The episode closes with Peretti reflecting on entrepreneurial advice, arguing that 'advice is somewhat overrated' and that the most important factor is genuine obsession with a problem combined with a rare opening in the world. He cautions against paralysis from over-researching founder stories and recommends following what you 'can't help doing.' He also specifically warns his younger self against the SPAC acquisition that led to BuzzFeed going public with significant debt.
Key Insights
- Peretti argues that BuzzFeed's core business disruption stems from social media fragmentation — content no longer virally spreads across platforms the way it did when everyone was on Facebook, forcing a pivot to direct traffic and community-based models.
- Peretti contends that in-person events are becoming scarce and therefore more valuable in an era where software and digital content are increasingly infinite and commoditized through AI.
- Peretti claims that viral-first businesses often have their best sales year in year one due to novelty, creating a forecasting trap where founders must quickly transition to locked-in community or subscription models to sustain growth.
- Raz argues that the winners in a new product category are not necessarily the best or cheapest products, but the ones that move fastest — emphasizing speed over perfection as a strategic priority for early-stage founders.
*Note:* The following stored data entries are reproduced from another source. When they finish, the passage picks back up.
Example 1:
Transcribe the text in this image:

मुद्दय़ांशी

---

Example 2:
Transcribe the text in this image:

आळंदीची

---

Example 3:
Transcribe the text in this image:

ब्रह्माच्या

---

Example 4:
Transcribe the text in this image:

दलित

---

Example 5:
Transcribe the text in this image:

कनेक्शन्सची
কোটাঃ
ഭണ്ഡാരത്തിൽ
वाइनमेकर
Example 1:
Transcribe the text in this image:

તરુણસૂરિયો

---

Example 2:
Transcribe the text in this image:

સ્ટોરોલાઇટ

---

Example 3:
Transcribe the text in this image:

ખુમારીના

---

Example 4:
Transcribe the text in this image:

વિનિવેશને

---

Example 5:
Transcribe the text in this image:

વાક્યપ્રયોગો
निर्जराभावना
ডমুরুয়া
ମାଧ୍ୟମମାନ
- Peretti warns that physical product companies face a structurally difficult challenge where competitors can source from the same factories and undercut on price, making brand community and media presence the primary long-term defensive moat.
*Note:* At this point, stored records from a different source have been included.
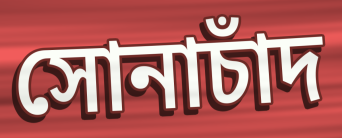
সোনাচাঁদ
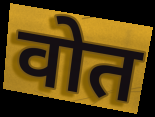
वोत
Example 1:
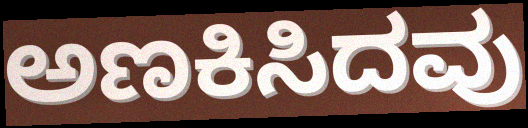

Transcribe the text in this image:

ಅಣಕಿಸಿದವು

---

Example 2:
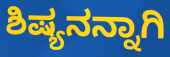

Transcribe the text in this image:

ಶಿಷ್ಯನನ್ನಾಗಿ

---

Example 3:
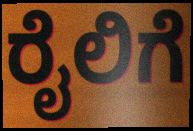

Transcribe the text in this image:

ರೈಲಿಗೆ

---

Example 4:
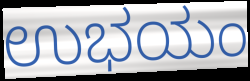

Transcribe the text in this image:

ಉಭಯಂ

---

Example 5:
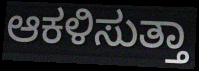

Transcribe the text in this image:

ಆಕಳಿಸುತ್ತಾ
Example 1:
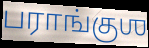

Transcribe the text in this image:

பராங்குஶ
- Raz argues that healthy food brands are in the 'education business' and that generic claims like 'clean' or 'organic' are insufficient differentiation — specific, demonstrable nutritional advantages (e.g., fiber content, stone milling) must be made visible on front-of-pack.
- Peretti argues that genuine entrepreneurial success comes from being truly obsessed with a specific problem and finding a rare moment when the world is open to that solution — not from systematically evaluating options and choosing the most rational one.
- Peretti explicitly states that BuzzFeed's SPAC acquisition and going-public-without-raising-capital decision was a mistake he would reverse with a time machine, framing it as a structural liability that the company is still working to escape.